→ Brief
In the data below, find the line that contains "96.652 168.28 90))" and the line that contains "115.575 87.762 -90))". Copy both, plus every line between them, exactly.

[Electronics source listings]
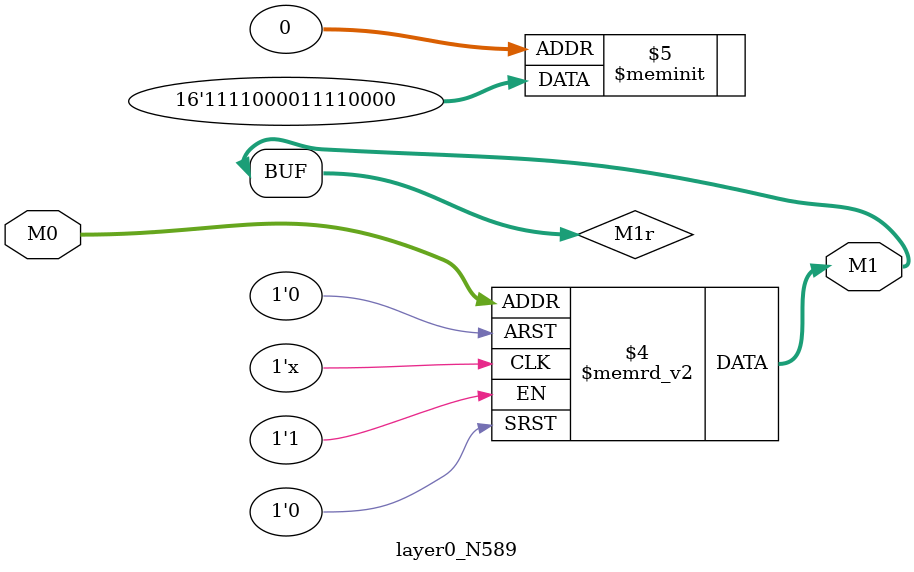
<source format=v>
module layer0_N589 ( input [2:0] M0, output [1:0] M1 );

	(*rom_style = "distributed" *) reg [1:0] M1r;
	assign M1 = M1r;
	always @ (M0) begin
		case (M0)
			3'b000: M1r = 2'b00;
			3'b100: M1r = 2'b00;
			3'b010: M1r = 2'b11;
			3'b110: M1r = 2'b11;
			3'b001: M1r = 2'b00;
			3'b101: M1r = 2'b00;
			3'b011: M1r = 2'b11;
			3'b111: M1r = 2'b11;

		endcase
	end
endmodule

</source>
...
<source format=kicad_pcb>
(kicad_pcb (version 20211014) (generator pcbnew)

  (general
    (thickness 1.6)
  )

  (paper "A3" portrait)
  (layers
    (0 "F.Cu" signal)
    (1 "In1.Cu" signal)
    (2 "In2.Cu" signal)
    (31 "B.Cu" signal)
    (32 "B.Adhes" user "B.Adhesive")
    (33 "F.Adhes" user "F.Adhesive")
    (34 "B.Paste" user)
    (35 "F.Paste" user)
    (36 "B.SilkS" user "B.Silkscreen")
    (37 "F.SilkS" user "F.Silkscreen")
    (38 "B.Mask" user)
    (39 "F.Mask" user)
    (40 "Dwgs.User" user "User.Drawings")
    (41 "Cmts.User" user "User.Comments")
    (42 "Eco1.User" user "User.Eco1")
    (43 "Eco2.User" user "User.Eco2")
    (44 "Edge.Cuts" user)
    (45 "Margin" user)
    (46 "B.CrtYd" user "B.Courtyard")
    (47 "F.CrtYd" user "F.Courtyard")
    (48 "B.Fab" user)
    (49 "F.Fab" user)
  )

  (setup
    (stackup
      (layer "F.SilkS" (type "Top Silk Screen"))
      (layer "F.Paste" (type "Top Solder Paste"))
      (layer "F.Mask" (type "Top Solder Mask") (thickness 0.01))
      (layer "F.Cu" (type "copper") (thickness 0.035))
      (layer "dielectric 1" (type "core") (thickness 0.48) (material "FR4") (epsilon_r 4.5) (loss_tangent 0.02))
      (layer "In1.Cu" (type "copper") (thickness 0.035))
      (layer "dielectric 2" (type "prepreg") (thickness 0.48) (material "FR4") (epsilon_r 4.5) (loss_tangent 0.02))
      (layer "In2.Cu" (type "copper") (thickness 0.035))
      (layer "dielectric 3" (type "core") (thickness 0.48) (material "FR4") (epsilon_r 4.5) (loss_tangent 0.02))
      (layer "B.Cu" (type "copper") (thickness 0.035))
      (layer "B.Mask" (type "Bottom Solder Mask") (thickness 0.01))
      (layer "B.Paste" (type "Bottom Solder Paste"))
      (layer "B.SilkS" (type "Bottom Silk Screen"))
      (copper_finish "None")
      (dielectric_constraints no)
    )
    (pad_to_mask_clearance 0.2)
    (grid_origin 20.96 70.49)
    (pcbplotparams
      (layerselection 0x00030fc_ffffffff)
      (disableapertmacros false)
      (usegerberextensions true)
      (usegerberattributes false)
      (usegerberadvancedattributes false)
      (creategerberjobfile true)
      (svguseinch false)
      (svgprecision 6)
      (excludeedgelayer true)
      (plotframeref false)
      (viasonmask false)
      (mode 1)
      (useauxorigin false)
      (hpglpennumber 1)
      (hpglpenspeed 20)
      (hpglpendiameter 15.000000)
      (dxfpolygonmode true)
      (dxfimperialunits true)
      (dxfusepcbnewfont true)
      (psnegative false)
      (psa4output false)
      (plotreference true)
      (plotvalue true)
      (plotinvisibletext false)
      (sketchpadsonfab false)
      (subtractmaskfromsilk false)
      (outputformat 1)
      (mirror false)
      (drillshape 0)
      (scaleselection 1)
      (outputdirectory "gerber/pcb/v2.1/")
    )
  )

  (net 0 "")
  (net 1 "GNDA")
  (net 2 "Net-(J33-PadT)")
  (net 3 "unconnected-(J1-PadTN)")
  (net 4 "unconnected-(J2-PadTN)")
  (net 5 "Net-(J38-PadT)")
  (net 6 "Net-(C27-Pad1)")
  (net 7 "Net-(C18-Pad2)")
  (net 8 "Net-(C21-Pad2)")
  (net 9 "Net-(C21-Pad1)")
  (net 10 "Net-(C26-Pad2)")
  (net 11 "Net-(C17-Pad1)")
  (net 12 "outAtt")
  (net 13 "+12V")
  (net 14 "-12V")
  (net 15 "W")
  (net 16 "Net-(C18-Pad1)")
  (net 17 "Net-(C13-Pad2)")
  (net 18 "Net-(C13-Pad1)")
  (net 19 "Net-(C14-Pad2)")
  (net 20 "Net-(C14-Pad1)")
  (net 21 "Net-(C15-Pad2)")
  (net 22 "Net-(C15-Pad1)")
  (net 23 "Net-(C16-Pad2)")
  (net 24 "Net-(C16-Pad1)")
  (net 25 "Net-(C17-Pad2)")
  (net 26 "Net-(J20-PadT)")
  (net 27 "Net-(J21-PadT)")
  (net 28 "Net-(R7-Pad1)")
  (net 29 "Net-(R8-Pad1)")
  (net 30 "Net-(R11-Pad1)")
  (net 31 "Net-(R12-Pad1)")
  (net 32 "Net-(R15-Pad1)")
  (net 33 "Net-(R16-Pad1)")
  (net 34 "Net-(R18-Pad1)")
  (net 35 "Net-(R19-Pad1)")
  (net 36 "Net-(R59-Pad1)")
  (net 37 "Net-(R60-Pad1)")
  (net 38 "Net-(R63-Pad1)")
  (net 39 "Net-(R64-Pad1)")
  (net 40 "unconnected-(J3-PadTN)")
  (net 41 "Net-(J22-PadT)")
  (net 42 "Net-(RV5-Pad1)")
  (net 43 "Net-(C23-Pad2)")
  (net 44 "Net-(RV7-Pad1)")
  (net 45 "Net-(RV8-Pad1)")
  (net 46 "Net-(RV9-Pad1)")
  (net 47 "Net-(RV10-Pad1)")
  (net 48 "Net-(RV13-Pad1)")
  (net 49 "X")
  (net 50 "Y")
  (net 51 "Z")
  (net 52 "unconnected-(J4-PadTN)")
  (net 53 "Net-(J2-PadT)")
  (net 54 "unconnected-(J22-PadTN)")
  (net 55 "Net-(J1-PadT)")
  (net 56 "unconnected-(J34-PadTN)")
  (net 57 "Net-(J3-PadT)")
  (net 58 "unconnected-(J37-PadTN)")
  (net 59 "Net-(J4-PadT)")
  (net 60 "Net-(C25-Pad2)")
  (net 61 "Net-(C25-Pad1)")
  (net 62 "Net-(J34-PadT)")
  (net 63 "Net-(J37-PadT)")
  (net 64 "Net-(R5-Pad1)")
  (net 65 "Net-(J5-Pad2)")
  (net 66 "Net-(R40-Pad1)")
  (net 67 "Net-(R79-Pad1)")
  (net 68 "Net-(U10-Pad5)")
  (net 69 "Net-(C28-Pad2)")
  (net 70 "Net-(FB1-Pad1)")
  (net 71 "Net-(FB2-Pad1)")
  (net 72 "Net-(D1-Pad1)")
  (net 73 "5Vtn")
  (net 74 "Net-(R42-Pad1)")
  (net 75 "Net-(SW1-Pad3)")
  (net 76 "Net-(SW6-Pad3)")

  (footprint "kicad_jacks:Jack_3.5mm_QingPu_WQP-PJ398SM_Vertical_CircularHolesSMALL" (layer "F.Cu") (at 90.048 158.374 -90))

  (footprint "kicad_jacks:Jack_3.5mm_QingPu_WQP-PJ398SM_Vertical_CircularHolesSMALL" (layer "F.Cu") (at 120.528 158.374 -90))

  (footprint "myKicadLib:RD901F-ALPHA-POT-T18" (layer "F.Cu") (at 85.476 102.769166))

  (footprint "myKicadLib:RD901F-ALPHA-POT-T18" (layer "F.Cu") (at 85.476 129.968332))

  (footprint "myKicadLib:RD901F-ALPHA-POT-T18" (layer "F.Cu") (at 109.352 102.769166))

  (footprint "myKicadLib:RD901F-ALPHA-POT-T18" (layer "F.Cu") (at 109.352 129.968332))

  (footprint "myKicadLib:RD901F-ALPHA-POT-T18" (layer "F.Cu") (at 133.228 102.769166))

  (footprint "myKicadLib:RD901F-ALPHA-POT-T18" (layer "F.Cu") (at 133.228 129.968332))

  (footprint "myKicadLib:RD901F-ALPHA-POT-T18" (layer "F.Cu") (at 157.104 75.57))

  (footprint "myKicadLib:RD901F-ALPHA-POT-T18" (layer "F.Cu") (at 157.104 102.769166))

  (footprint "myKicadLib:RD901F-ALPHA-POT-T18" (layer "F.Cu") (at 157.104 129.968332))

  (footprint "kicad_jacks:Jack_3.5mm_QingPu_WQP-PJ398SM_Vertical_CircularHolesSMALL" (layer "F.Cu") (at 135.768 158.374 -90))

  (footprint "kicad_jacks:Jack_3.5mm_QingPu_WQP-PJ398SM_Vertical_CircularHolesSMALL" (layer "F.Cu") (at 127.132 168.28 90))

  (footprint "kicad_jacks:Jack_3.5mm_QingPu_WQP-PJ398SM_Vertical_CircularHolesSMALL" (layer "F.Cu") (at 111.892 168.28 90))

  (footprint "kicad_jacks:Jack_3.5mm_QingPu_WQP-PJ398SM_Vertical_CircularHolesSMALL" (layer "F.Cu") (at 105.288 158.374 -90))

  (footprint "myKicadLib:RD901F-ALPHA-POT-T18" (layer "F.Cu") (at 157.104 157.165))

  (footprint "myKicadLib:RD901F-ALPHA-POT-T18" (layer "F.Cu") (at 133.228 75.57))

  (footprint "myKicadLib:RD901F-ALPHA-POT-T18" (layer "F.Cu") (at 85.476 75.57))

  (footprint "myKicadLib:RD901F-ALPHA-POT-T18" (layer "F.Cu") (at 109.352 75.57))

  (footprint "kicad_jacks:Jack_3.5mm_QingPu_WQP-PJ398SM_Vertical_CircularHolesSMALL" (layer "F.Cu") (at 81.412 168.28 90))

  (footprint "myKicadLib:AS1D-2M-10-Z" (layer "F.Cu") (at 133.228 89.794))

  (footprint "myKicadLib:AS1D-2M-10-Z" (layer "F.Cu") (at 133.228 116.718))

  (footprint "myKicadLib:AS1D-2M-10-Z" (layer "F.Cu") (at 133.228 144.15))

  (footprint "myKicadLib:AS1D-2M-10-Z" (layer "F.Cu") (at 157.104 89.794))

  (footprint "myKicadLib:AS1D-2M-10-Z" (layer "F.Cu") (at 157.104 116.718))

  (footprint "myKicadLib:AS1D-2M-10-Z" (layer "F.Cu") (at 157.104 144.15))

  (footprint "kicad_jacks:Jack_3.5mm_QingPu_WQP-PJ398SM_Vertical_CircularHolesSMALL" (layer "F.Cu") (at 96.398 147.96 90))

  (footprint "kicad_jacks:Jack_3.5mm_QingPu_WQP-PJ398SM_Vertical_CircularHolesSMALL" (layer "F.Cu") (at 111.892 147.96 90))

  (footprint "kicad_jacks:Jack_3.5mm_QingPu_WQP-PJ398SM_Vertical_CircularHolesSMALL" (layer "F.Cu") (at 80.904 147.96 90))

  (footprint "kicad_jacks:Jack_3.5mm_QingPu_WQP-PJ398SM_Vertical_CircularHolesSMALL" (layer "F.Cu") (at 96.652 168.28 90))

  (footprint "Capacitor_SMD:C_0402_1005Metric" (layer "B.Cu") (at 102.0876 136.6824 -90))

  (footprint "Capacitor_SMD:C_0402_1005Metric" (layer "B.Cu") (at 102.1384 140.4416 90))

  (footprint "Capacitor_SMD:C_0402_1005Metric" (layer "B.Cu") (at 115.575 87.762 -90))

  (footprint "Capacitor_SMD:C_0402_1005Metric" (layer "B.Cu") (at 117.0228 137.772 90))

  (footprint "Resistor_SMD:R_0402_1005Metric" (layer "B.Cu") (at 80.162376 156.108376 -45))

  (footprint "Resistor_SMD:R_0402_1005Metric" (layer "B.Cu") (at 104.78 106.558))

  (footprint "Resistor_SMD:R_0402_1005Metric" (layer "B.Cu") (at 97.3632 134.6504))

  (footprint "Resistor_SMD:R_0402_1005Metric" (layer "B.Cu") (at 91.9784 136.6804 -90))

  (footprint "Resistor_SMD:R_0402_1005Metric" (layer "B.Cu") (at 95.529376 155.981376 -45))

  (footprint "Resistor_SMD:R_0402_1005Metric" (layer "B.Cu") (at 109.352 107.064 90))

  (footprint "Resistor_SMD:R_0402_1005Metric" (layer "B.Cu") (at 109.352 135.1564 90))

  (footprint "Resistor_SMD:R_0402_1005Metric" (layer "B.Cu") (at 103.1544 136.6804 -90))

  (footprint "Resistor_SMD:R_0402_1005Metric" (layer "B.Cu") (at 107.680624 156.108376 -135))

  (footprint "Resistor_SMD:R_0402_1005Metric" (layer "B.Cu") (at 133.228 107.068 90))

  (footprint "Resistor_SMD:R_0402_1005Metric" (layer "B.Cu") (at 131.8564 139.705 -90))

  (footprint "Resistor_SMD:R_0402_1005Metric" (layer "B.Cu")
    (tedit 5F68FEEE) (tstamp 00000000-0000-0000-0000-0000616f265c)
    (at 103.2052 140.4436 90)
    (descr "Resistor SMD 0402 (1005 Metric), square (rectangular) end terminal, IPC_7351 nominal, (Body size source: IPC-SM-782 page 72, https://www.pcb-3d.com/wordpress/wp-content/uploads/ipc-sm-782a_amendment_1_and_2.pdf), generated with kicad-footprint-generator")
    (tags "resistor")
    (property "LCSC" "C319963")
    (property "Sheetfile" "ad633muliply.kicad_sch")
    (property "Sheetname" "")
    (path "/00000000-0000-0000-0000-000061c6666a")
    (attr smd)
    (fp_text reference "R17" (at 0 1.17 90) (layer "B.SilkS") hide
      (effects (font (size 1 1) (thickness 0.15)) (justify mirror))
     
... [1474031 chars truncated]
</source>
--
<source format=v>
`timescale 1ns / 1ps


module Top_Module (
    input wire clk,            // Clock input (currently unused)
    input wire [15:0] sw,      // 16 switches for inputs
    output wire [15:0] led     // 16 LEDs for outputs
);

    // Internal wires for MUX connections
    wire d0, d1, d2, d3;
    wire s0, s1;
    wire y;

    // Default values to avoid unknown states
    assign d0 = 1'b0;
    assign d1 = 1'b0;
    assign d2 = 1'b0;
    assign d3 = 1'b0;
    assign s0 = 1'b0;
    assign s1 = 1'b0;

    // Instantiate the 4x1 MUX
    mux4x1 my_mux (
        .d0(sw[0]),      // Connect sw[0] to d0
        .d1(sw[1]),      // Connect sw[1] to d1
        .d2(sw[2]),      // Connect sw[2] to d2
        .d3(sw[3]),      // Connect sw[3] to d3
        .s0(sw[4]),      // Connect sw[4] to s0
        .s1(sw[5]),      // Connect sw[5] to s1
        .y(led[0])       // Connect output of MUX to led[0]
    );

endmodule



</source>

→ Your solution
  (footprint "kicad_jacks:Jack_3.5mm_QingPu_WQP-PJ398SM_Vertical_CircularHolesSMALL" (layer "F.Cu") (at 96.652 168.28 90))

  (footprint "Capacitor_SMD:C_0402_1005Metric" (layer "B.Cu") (at 102.0876 136.6824 -90))

  (footprint "Capacitor_SMD:C_0402_1005Metric" (layer "B.Cu") (at 102.1384 140.4416 90))

  (footprint "Capacitor_SMD:C_0402_1005Metric" (layer "B.Cu") (at 115.575 87.762 -90))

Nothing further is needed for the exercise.